Here are a few recent examples.

  • In California’s 38th District, a Republican law enforcement officer challenging Democratic Rep. Linda Sanchez released a campaign video titled “Take Linda Sanchez OUT!” featuring an animated machine gun. “Mr. Robles is in law enforcement, if you’re not aware of that, so I think it’s his way of just kind of sending our message,” campaign manager Robert Davis told Politicker last week. But the campaign pulled the video after it drew wide condemnation, and it is now listed as private on YouTube.

    “Mr. Robles did not authorize that video to be placed or posted on the website,” Davis told TPM. “There was no review of that and we feel that yes, it was inappropriate.”

    Davis said that the company that made the video posted it, but Robles believes it “never should have been posted.”

  • Last week, Ron Gould, an Arizona state senator and tea party candidate for Congress, released an ad in which the candidate shoots the health care bill as if he’s shooting a clay pigeon. Guns come up a few times in the ad, including when the candidate mentions border security. “This is what I’d do to that law,” Gould says in the ad. He then calls out “pull” and shoots the bill as it’s launched into the air. The ad ends with Gould shooting his gun again. “I’m Ron Gould and I approve this message because Washington needs a straight shooter.”

    Gould defended the ad in an interview with a local Fox News station. “You know it really has no relevance to the Giffords tragedy,” Gould said. “The bad guys didn’t lay their guns down after Gabby Giffords was shot. So it’s rather ridiculous that somehow now guns are off limits because we had a congresswoman shot in Arizona.”

  • Kelly, the Iraq War veteran running for Giffords’s seat, has stayed away from guns this time around — but a super PAC supporting him has not. In an email to supporters, the Move America Forward Freedom PAC recycled an image of Kelly from his 2010 campaign against Giffords in which the candidate is holding an assault rifle. “Send a Warrior to Congress,” the image urges supporters.

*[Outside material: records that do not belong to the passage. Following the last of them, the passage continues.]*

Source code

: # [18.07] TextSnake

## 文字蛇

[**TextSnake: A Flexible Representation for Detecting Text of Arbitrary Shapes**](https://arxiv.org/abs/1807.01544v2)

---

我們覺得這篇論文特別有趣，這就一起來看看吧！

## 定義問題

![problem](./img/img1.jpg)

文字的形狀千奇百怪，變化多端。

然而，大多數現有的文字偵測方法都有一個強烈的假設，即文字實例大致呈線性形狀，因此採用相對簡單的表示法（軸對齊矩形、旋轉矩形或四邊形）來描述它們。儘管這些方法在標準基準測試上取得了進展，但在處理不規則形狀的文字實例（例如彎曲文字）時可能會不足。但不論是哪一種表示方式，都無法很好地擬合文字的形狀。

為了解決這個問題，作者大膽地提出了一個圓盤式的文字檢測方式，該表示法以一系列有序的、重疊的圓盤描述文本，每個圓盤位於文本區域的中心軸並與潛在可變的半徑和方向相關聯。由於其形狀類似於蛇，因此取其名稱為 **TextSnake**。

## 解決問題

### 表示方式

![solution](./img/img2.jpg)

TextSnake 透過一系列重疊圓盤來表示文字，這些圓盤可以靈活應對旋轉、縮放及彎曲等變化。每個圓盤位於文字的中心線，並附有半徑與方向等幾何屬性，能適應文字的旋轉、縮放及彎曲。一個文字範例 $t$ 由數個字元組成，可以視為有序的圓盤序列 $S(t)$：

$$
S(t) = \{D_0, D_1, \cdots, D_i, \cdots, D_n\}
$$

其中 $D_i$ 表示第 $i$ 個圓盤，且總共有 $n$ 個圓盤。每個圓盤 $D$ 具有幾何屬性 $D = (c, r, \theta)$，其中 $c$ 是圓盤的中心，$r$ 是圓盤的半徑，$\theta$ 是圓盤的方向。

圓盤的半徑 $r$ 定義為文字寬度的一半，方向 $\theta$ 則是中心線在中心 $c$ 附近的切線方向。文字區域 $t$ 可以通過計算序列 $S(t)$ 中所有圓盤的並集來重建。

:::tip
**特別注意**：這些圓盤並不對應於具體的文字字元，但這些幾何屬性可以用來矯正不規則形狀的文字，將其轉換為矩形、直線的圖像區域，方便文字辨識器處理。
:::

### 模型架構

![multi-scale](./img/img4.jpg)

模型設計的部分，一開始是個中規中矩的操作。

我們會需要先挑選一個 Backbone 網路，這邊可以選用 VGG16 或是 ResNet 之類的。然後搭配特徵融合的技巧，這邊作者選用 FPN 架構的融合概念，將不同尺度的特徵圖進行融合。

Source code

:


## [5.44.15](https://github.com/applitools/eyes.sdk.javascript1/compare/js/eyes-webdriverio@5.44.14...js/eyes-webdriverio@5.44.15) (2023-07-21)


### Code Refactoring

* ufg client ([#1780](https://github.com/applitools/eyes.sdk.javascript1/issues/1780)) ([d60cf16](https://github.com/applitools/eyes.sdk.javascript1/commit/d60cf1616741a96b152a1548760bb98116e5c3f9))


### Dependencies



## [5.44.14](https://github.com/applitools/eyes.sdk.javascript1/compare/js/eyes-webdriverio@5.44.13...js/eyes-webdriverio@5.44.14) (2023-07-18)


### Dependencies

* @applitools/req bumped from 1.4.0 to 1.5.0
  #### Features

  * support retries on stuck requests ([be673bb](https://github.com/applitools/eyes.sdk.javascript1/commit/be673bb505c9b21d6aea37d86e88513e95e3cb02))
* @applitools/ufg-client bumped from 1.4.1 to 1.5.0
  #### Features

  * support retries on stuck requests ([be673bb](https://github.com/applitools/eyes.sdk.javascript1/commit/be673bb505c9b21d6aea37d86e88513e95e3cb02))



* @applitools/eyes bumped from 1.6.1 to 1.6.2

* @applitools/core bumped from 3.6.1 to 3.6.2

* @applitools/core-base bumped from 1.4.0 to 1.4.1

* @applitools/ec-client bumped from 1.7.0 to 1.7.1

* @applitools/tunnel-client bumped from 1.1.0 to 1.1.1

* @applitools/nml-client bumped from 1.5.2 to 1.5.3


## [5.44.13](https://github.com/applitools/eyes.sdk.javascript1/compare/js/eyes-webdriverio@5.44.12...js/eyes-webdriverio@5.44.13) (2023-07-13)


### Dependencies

    The Kelly campaign declined to address the use of the image directly, instead it gave NPR, which reported on the fundraising email, its boilerplate spiel on the campaign: “This campaign is about bringing jobs and prosperity back to America. That’s why we’re focused on lowering taxes, growing the economy, and lowering gas prices using American energy.”

  • Sarah Steelman, a candidate in a three-way GOP Senate primary in Missouri, has twice landed herself in hot water over violent language directed at her would-be Democratic opponent, Sen. Claire McCaskill. At a tea party rally this spring, activist Scott Boston told the audience, “We have to kill the Claire Bear, ladies and gentlemen.” The comments were enough to draw the attention of the U.S. Capitol Police, but rather than condemn the remark, Steelman stood by it. “I may disagree with the words Mr. Boston chose in his statement,” Steelman said in a statement, “but I understand his frustration and I emphatically support his right to express his views.”

    A few weeks later, Steelman flexed her muscles when posting for a picture at a tea party rally and announced she was “ready to punch Claire McCaskill out.”

  • In New York, Rep. Nan Hayworth ran into trouble when her campaign spokesman Jay Townsend suggested hurling acid at female Democratic senators on a Facebook discussion board. “Let’s hurl some acid at those female democratic Senators who won’t abide the mandates they want to impose on the private sector,” Townsend wrote. Days after the posting, Townsend resigned.
  • In Pennsylvania, a Republican Senate candidate was more contrite about a remark in which he said he would “hang” his opponent, Democratic Sen. Bob Casey. “We will hang him,” said tea partier Tom Smith. A spokesman for Smith said the candidate’s comments were taken out of context by Democratic detractors, explaining that Smith meant “hang Casey’s policies around his neck,” the Huffington Post reported. But Smith’s immediately realized how the remark would be interpreted. As the audience laughed, Smith immediately followed up with, “I should not say that.”